▸ **THE TASK**
Turn the entries below, from the line with "Is it true that Extension equals 0 at Min?" up to and including the line with "Reading left to right, list", into a JSON list of strings with one string per line. Leave out blank lines and the picture lines.

[Chart images as rendered]

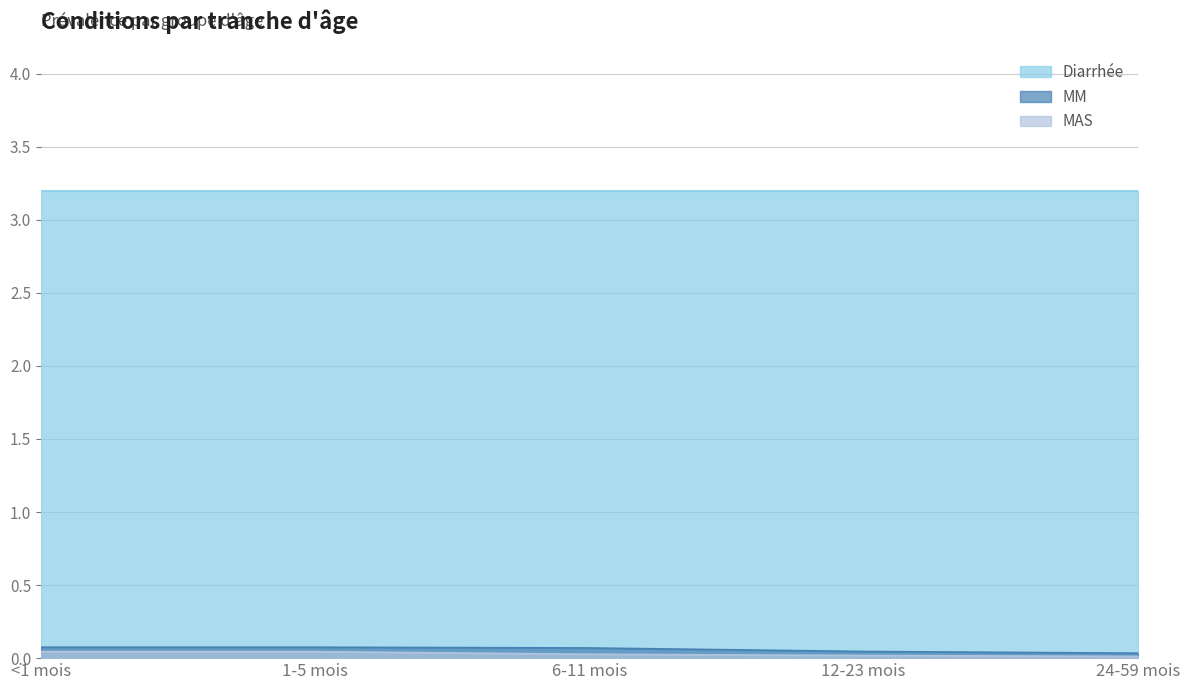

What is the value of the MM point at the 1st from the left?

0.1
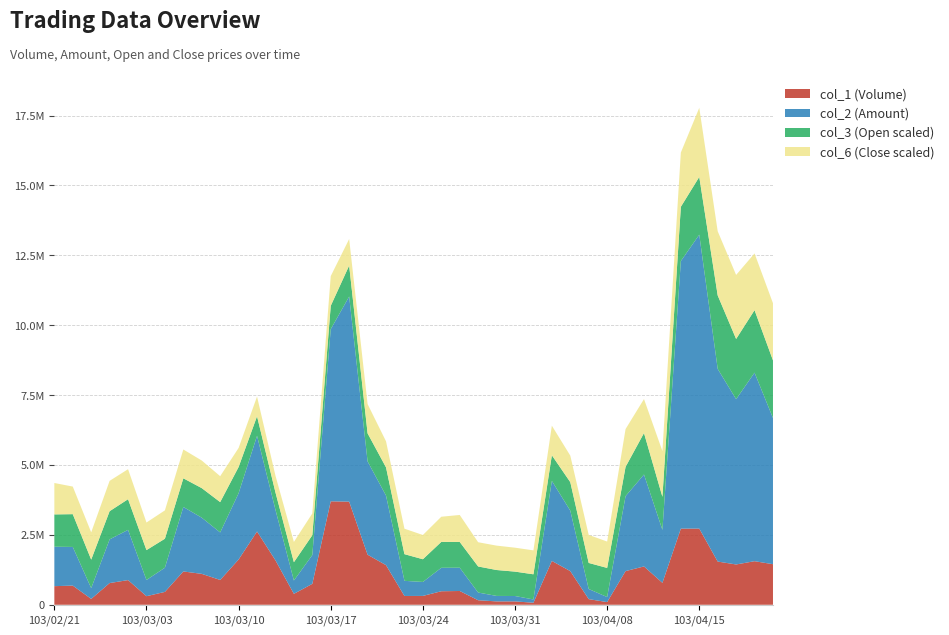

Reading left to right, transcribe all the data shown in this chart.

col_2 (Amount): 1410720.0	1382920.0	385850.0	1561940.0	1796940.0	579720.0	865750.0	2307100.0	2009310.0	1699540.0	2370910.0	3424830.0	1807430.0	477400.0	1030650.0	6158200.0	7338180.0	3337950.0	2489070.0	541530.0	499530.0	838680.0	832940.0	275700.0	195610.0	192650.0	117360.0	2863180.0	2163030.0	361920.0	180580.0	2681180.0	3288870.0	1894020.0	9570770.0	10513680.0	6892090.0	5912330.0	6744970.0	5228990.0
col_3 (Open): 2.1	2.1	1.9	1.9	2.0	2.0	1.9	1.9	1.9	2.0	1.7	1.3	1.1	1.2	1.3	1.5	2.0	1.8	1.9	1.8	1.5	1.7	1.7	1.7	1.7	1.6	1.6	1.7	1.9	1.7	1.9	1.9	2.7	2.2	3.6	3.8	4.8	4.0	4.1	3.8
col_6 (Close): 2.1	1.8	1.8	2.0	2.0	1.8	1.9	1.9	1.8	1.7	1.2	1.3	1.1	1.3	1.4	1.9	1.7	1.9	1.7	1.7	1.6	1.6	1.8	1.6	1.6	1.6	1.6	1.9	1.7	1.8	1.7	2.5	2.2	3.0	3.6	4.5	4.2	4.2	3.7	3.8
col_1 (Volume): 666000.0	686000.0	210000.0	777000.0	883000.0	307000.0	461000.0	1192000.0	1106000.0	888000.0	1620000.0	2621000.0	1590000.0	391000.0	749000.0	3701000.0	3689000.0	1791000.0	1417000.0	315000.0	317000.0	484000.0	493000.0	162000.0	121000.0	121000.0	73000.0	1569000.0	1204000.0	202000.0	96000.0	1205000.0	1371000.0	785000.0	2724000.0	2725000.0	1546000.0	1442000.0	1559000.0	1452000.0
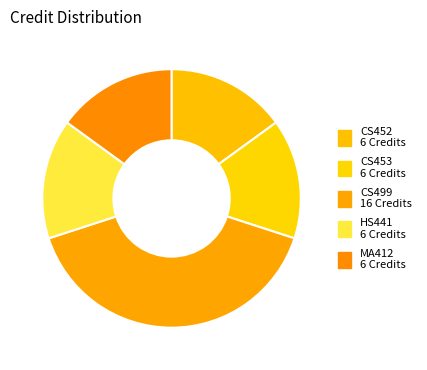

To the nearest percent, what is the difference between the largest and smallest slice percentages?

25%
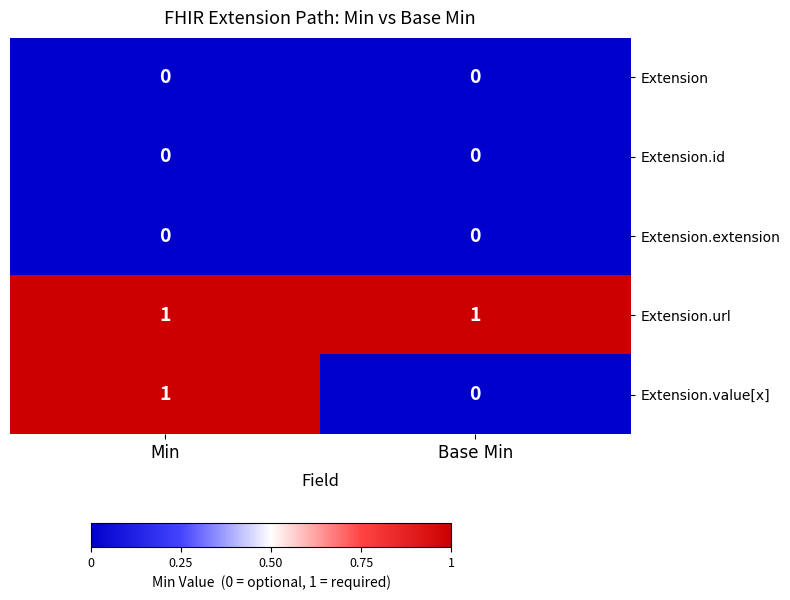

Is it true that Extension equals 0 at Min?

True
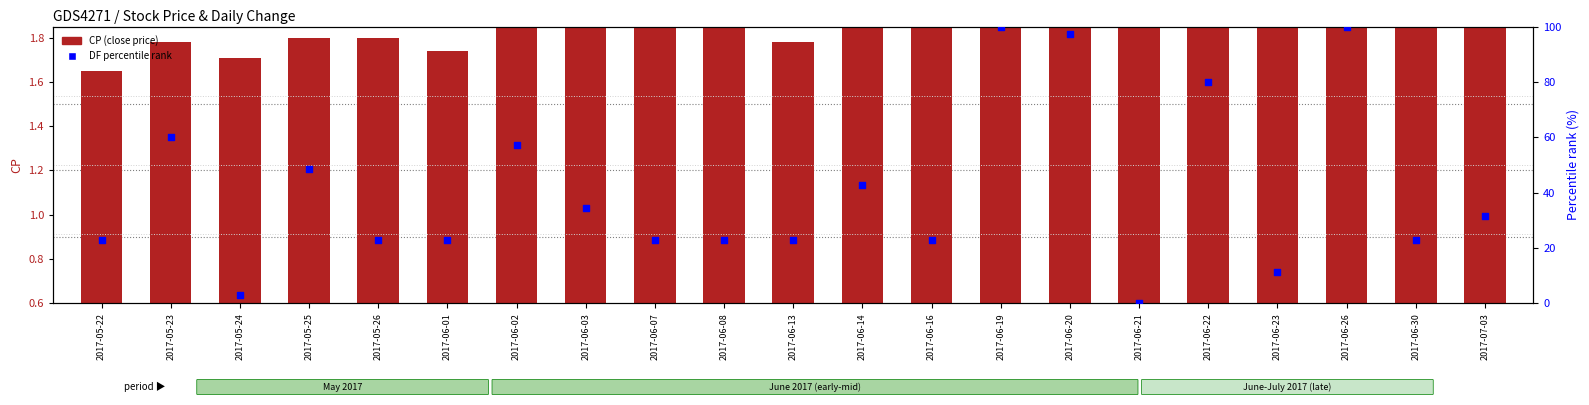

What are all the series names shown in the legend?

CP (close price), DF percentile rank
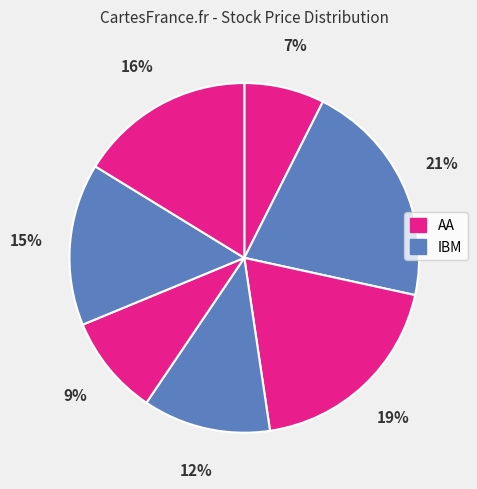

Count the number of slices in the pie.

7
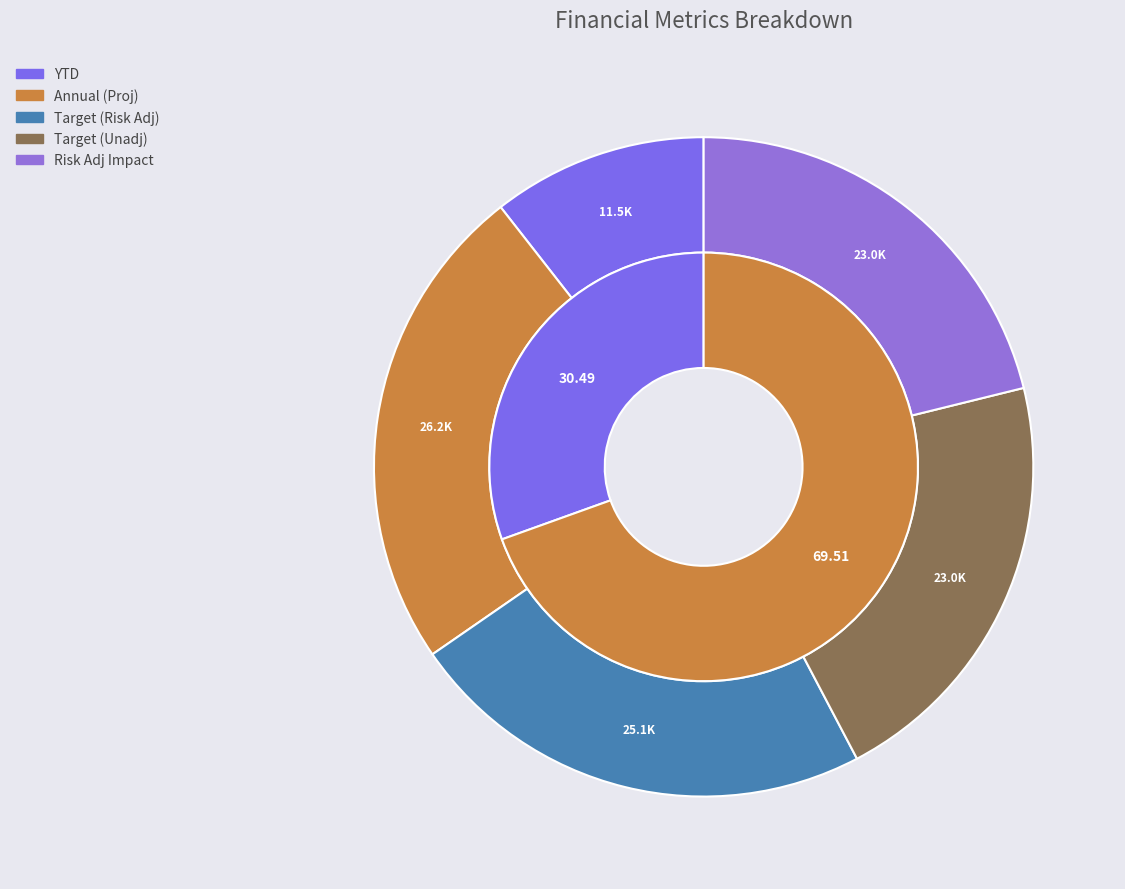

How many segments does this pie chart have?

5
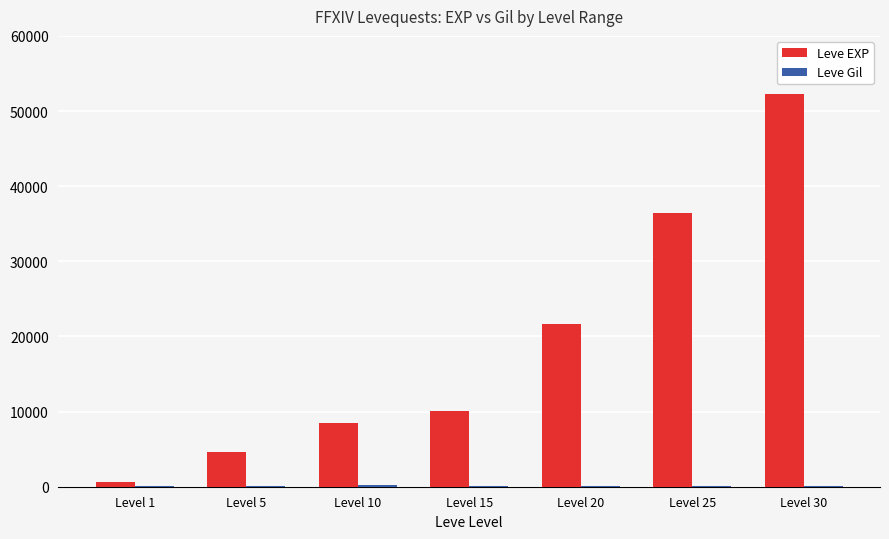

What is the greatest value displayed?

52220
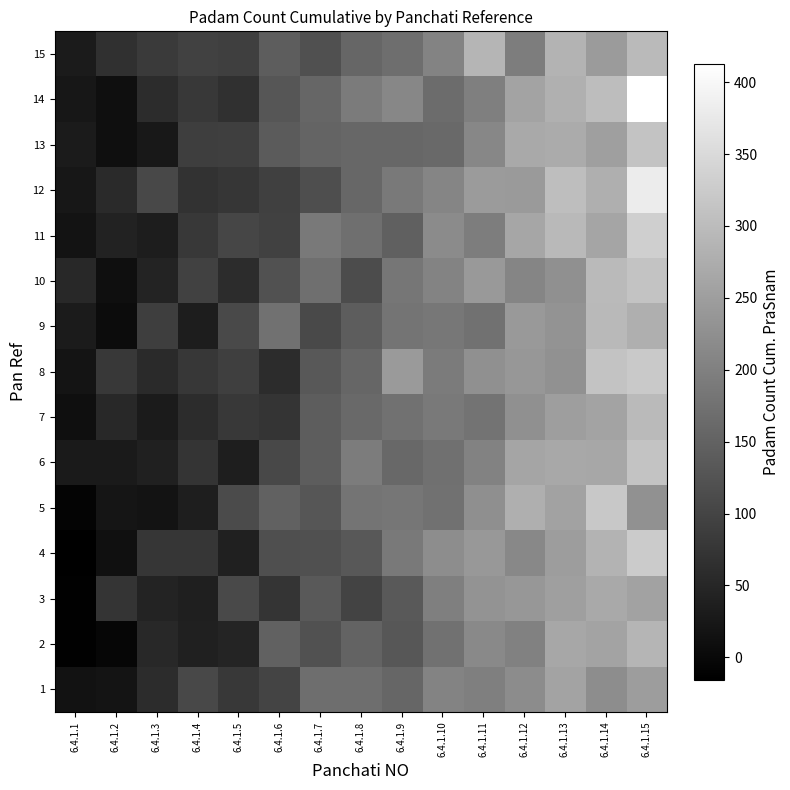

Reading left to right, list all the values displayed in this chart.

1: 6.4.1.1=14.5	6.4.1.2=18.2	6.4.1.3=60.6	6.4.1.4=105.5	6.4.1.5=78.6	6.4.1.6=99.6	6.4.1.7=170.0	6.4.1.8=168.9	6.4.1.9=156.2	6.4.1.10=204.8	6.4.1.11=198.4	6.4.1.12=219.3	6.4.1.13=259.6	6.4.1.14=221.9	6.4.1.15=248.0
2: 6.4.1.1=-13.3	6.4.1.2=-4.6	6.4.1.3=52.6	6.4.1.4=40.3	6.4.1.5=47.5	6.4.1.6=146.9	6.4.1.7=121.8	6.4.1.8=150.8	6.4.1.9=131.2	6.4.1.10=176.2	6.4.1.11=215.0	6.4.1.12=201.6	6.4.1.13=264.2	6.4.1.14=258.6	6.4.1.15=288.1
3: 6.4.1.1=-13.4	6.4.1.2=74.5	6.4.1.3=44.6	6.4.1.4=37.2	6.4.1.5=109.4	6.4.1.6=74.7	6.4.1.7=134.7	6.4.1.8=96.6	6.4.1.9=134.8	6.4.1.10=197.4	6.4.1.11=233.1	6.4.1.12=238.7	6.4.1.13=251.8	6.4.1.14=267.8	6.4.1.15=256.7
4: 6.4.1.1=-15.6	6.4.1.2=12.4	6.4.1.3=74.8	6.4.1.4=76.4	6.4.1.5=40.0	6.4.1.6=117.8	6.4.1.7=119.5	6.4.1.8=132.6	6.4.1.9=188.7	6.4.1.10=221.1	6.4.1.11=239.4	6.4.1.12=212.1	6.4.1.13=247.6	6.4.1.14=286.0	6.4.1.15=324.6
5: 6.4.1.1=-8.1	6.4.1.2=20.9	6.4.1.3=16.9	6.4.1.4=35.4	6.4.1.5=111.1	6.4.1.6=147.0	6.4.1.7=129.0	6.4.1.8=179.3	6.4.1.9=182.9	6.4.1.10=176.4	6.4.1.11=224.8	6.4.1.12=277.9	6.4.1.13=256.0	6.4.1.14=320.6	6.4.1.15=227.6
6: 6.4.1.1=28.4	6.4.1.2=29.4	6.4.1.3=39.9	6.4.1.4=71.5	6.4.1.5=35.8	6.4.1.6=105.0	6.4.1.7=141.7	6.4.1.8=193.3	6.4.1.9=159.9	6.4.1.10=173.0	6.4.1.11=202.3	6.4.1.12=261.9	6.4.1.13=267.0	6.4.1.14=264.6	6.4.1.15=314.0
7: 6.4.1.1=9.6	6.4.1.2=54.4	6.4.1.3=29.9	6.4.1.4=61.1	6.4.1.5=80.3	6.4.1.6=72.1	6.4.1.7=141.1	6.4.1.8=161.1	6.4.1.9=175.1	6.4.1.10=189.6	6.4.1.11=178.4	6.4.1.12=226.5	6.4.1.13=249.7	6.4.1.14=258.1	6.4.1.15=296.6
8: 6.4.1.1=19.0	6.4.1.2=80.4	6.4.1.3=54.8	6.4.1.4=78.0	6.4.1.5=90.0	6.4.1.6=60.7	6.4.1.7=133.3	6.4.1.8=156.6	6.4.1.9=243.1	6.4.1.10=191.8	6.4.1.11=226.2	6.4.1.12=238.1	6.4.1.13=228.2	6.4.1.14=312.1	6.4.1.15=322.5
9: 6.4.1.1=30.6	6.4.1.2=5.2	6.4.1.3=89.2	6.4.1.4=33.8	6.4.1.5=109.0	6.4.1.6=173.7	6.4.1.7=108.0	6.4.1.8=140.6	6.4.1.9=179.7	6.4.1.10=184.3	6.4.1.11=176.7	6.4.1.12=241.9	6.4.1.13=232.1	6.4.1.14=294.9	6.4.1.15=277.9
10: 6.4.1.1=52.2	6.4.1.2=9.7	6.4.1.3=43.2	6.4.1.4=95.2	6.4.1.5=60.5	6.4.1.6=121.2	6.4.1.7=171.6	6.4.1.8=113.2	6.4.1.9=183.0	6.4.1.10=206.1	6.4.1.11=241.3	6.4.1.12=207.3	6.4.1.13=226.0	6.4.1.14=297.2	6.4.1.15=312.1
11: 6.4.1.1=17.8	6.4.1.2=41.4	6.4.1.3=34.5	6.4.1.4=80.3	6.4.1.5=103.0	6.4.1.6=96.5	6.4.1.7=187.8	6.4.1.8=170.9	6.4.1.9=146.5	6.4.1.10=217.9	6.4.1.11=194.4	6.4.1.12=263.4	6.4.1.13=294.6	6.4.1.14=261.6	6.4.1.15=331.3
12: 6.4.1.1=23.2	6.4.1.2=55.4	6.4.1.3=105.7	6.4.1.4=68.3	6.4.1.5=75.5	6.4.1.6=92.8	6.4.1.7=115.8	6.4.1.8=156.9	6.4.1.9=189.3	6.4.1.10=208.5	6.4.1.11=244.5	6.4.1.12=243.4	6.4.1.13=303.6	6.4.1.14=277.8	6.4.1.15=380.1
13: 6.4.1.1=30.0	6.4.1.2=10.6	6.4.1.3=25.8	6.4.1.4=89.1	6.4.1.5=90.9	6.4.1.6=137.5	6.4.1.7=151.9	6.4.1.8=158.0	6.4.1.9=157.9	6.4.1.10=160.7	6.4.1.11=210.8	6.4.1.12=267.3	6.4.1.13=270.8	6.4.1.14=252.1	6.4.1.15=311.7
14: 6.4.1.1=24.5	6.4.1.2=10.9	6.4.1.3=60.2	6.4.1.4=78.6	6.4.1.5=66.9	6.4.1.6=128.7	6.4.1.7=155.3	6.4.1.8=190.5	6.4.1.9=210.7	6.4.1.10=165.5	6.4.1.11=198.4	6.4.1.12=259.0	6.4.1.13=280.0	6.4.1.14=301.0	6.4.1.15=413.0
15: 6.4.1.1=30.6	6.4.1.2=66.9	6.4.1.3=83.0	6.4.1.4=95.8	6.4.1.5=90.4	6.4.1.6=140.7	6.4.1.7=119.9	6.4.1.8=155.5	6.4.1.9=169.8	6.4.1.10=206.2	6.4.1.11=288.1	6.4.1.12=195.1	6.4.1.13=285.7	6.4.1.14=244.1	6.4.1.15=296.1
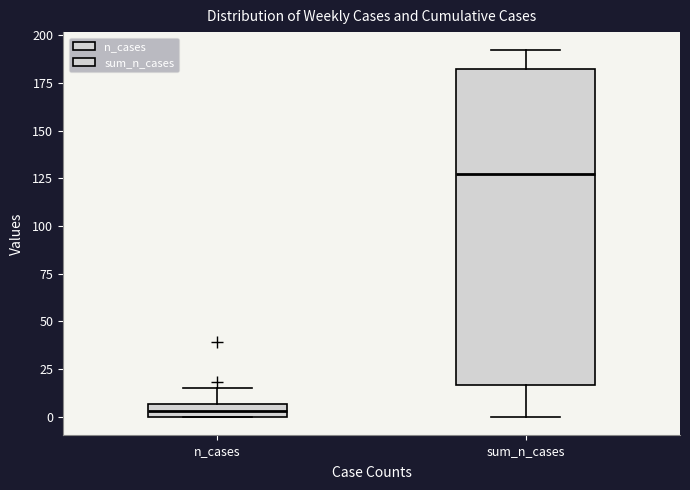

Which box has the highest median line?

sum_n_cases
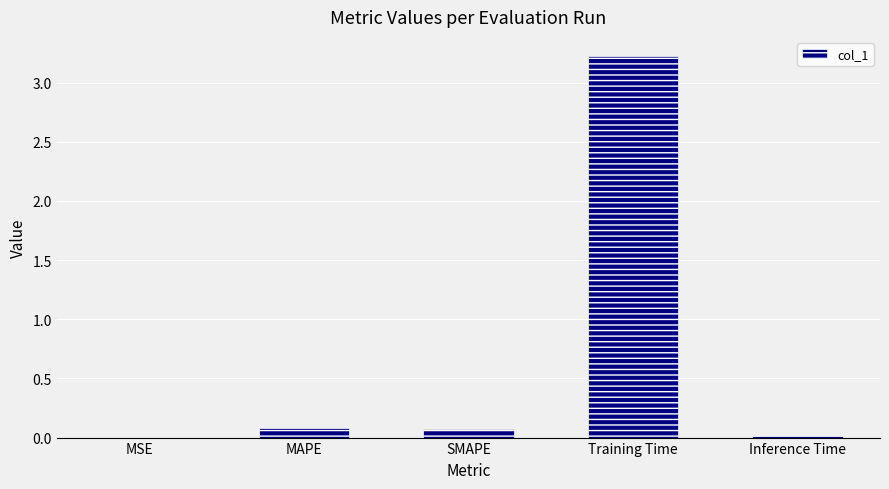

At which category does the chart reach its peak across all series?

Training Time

▸ **RESULT**
[
  "Is it true that Extension equals 0 at Min?",
  "True",
  "What are all the series names shown in the legend?",
  "CP (close price), DF percentile rank",
  "Count the number of slices in the pie.",
  "7",
  "How many segments does this pie chart have?",
  "5",
  "What is the greatest value displayed?",
  "52220",
  "Reading left to right, list all the values displayed in this chart."
]